With multi-cell packs, however, it gets more complicated. If all the cells are perfectly balanced, they will all reach this crossover point at the same time, so you can treat the pack like it is one big cell. Once the cells get out of balance a bit, you end up having a case where the cells start reaching the crossover point before the others, and the cell voltage starts to quickly rise, while it also starts limiting the current it lets in. The thing about current is that all the current has to go through all the cells, so if one cell is limiting the current, it is also limiting it for the rest of the cells, which still can accept a higher amount of current, but now can't get as much. The net result is that these cells don't end up with a full charge, which further increasesthe amount of imbalance.
Compounding this further is if you are simply connecting the main pack leads in parallel, and not the individual cells, because now you have cells that are not only not in balance with the other cells in its own pack, but between packs as well. The first thing I would do is check the voltage for each cell in each pack, and see how close they are. If there is more than about .05V difference between them, I'd use a balancer on the pack. Next, you can reduce the amount of potential imbalances during charging by connecting all the balance plugs on each pack together in parallel. This ends up giving you 6 blocks of 4 paralleled cells. When cells are put in parallel, they automatically equalize to the same voltage. Then when you charge, it will be like one big pack.

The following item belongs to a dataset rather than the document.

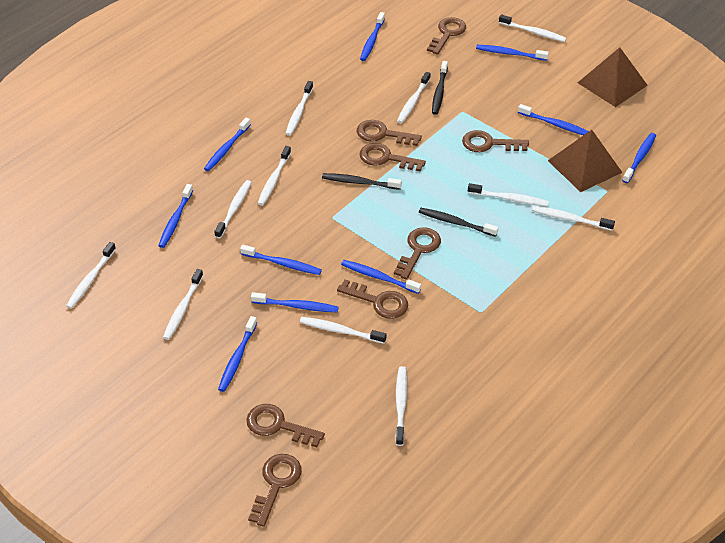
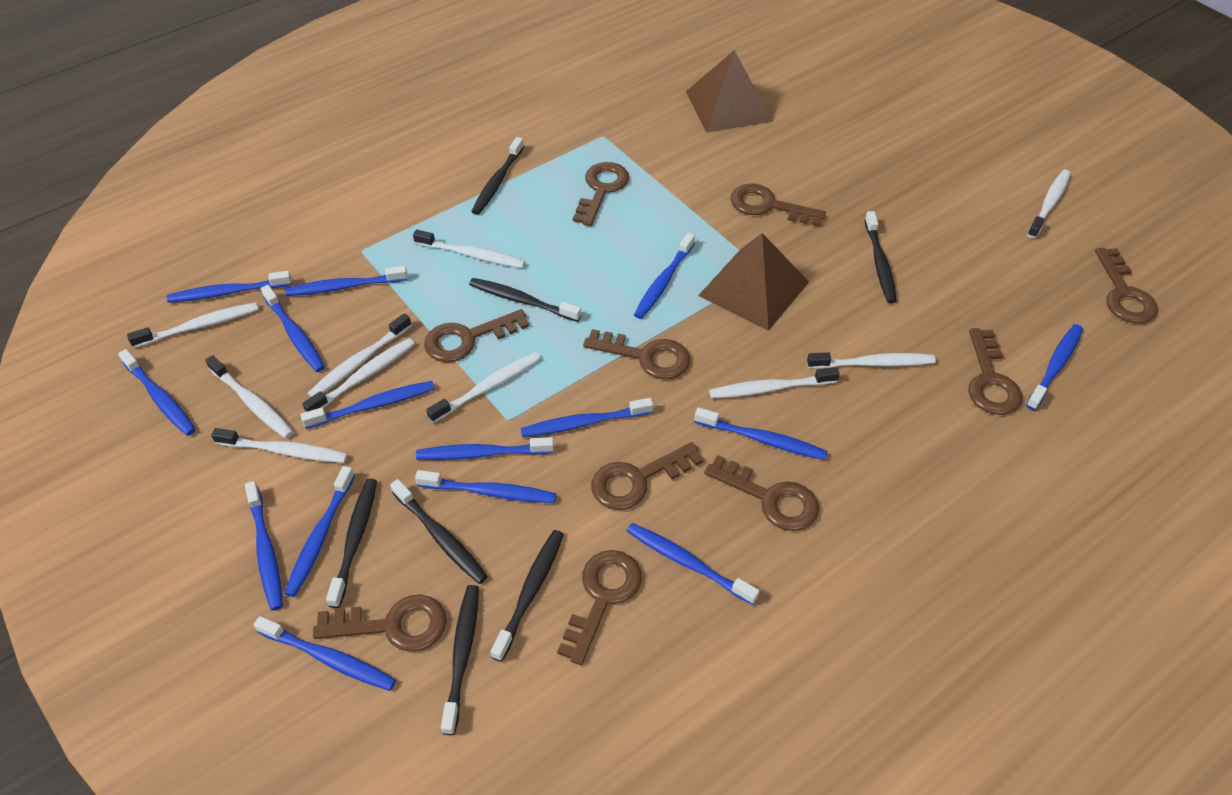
black toothbrush: [322,173,402,190] [419,208,499,237] [432,61,448,115] = 3 -> [326,478,377,608] [390,479,488,584] [441,585,479,735] [469,278,581,322] [471,137,524,215] [491,530,564,662] [865,211,897,303] = 7
blue toothbrush: [158,184,193,248] [204,118,251,171] [218,316,257,392] [240,245,322,275] [251,292,338,312] [341,260,421,294] [360,12,385,61] [476,45,549,61] [518,104,589,135] [622,133,656,183] = 10 -> [118,349,196,436] [167,271,292,303] [245,481,283,611] [254,616,396,691] [261,285,325,372] [284,466,355,597] [285,266,407,296] [300,381,435,429] [415,470,556,503] [416,437,554,460] [520,398,653,437] [627,523,759,605] [634,233,695,319] [694,407,828,460] [1026,324,1083,411] = 15
brown key: [246,404,325,447] [248,454,302,527] [337,279,408,319] [357,120,422,146] [360,143,426,172] [394,227,441,280] [427,17,466,55] [462,130,529,152] = 8 -> [313,594,447,652] [424,309,529,362] [557,550,642,665] [573,162,629,226] [583,329,690,379] [591,442,703,510] [704,455,819,531] [730,184,826,227] [968,328,1022,415] [1095,248,1158,323] = 10
white toothbrush: [66,242,116,309] [163,269,203,340] [214,180,252,239] [258,146,291,206] [286,81,313,136] [300,317,386,344] [395,366,407,446] [397,72,431,124] [468,183,549,206] [499,14,567,42] [532,206,615,231] = 11 -> [127,302,259,348] [205,355,294,438] [211,428,348,463] [302,338,415,412] [308,313,412,397] [413,230,526,268] [426,352,541,423] [709,367,840,399] [807,352,936,369] [1027,170,1071,239] = 10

If you are not regularly using balancers, or a BMS board, you need to check the individual cell voltages for all your packs on a regular basis. If they get too far out-of-balance you can end up with one cell hitting the cutoff way before the rest, which can cause catestrophic results. If Lithium-Cobalt cells are allowed to get above about 4.3V, they will explode in a fireball, and will burn white-hot until all the cells in the pack have cooked off. That's the big difference between LiPos and LiFePO4-based cells. Tha latter can be overcharged to extremes (10V+...) and they will not explode, or catch fire. Most RC chargers these days either individually charge each cell, or use integrated balancers and check the voltage level for each cell during charging, shutting down if it detects an overvoltage condition. By simply using a 25V supply, you don't have any such protection, so you need to take extra precautions.